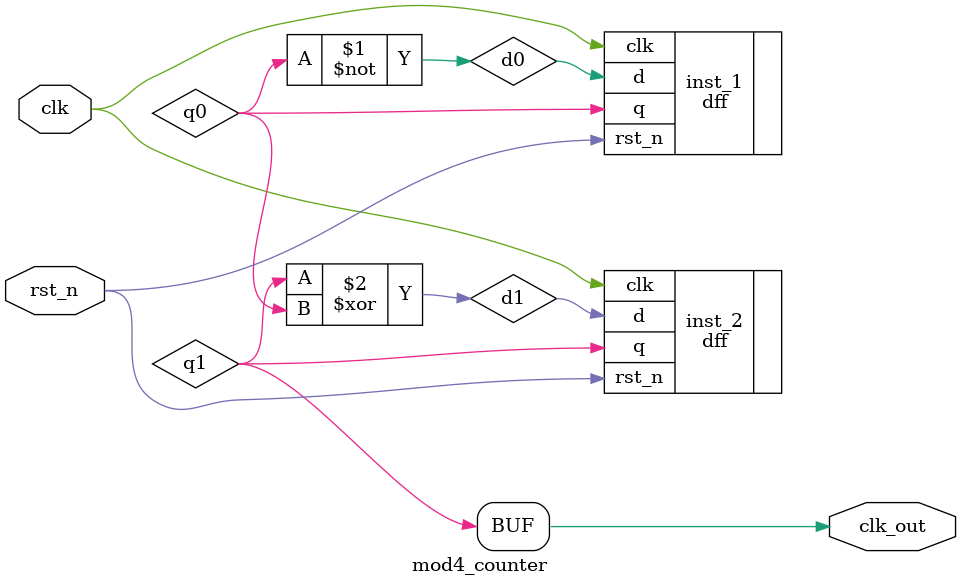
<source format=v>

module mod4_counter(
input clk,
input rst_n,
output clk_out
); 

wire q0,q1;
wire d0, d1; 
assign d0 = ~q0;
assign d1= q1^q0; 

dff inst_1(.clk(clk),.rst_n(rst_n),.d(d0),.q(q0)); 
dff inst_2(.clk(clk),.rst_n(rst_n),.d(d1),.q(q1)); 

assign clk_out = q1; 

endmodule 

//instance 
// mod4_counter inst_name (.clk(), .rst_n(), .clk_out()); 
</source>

▶ _AIM OF THE TASK_
From the line containing "dff inst_1(.clk(clk),.rst_n(rst_n),.d(d0),.q(q0));" through the final line of the listing above, retype every line exactly; leave out everything else.

▶ _SOLUTION FOR THIS EXERCISE_
dff inst_1(.clk(clk),.rst_n(rst_n),.d(d0),.q(q0)); 
dff inst_2(.clk(clk),.rst_n(rst_n),.d(d1),.q(q1)); 

assign clk_out = q1; 

endmodule 

//instance 
// mod4_counter inst_name (.clk(), .rst_n(), .clk_out()); 
</source>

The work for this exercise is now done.